One of Dying Light 2’s intriguing dynamics is that its world feels alive. The daytime is mostly free for those who enjoy parkour because the zombies stay inside the building, but at night, the difficulty of the world increases as more agile and dangerous zombies emerge from the building. This interesting dynamic helps to keep the gameplay fresh and encourages the player to try new strategies. It also gives us a sense of freedom because our choices have an impact on the difficulty of the game.

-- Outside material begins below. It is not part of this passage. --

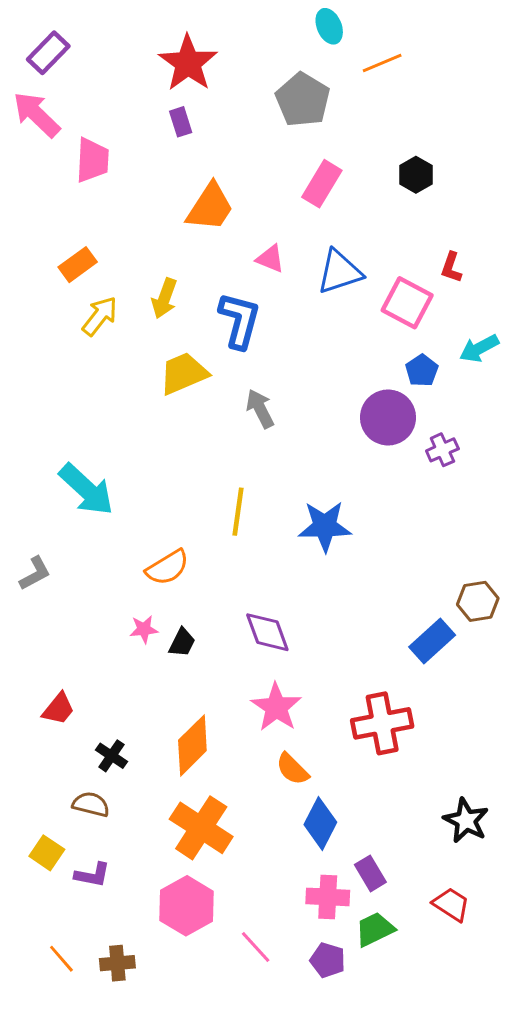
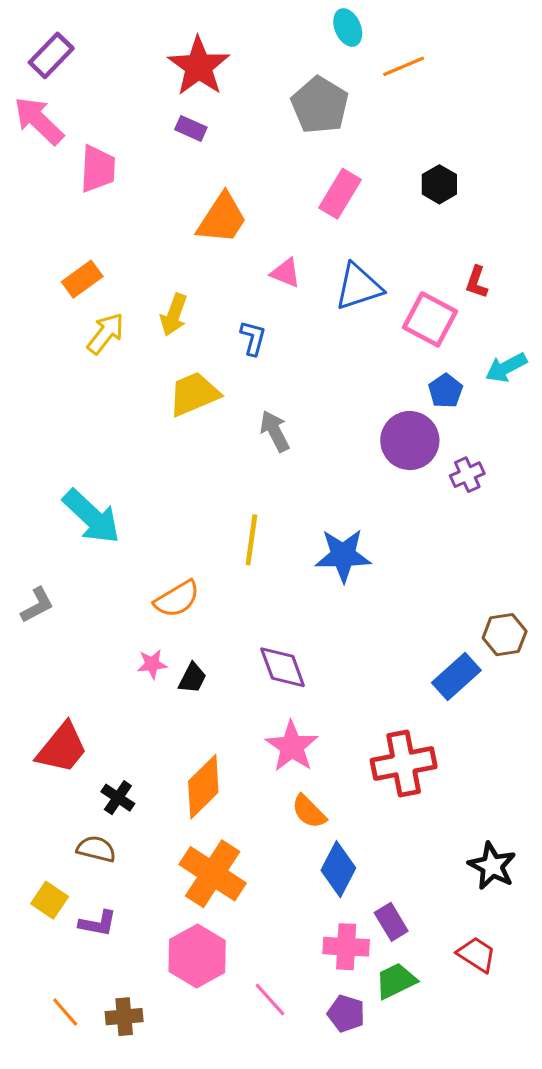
purple rectangle: (181, 122) -> (191, 128), turned -48
blue L-shape: (239, 320) -> (253, 338), size x0.6
red trapezoid: (59, 709) -> (62, 748), size x1.5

Throughout the story, the player has the option of supporting one of two opposing factions. The outcome of events varies depending on their choice, adding to the replay value. These choices also affect the world, with some giving players a better chance of survival and others assisting them in traversing the world. The world can adapt to the player’s choices, and the same is true for the story, allowing you to play the game multiple times and have a unique experience each time.
However, not everything is as rosy. As I spent more time playing the game, I ran into some quite distracting bugs. I was unable to progress in a quest at one point because the NPC was nowhere to be found. I also noticed that some of the NPCs had jerky animations, and some of the gameplay feels janky at times. It is not a perfect game by any means, even though it is technically quite beautiful, with the ability to play at 30 and 60 frames per second. I stuck with 30 frames per second because I preferred to have the ray-tracing enabled for shadows, which does improve immersion. I believe a replay would be better with the 60 FPS option.
The story, on the other hand, is the game’s biggest letdown. The writing isn’t all that terrible, and it hovers somewhere between good and bad. It’s adequate for a game that thrives on the zombie apocalypse, but it could have been better if the characters were fleshed out a little more. This is especially true for the main protagonist, who often feels like a soulless husk, which is unfortunate. For me, the ending was also a huge letdown, but this is entirely subjective.